Admittedly, Rocky Mountain Chocolate Factory, Inc. (NASDAQ:RMCF) is one of the sugar stocks that’s laced with spice. It’s a speculative opportunity trading in the dark alleyways of the Nasdaq Index.

On a YTD basis, RMCF is down more than 2%. That’s not something to be proud about, especially when so many sectors are experiencing robust rallies.

Despite the obvious choppiness and volatility, I believe there’s an opportunity for RMCF stock. Against the first of June, Rocky Mountain is up over 6%. Although there’s nothing spectacular about that performance in and of itself, it shows a slow transition from bearishness to bullishness. The point becomes more obvious when you realize that in 2015, RMCF lost nearly 16% in the markets. Sentiment started to stabilize in spring of this year, hence my optimism.

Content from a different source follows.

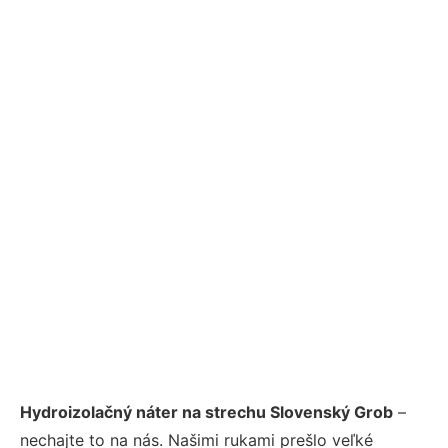
Hydroizolačný náter na strechu Slovenský Grob
–
nechajte to na nás. Našimi rukami prešlo veľké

Mix in the fundamentals, and RMCF sheds some of its speculative image. For one thing, its balance sheet is fairly stable and it maintains consistent free cash flow. Its profitability margins are ranked in the upper half among sugar stocks, and its trailing three-year revenue growth is quite favorable. Declining sugar prices will just make it more easier for Rocky Mountain to accentuate its strengths.

RMCF is not an investment for everybody. Still, it’s a smart gamble where technical momentum is feeding off industry enthusiasm.

As of this writing, Josh Enomoto did not hold a position in any of the aforementioned securities.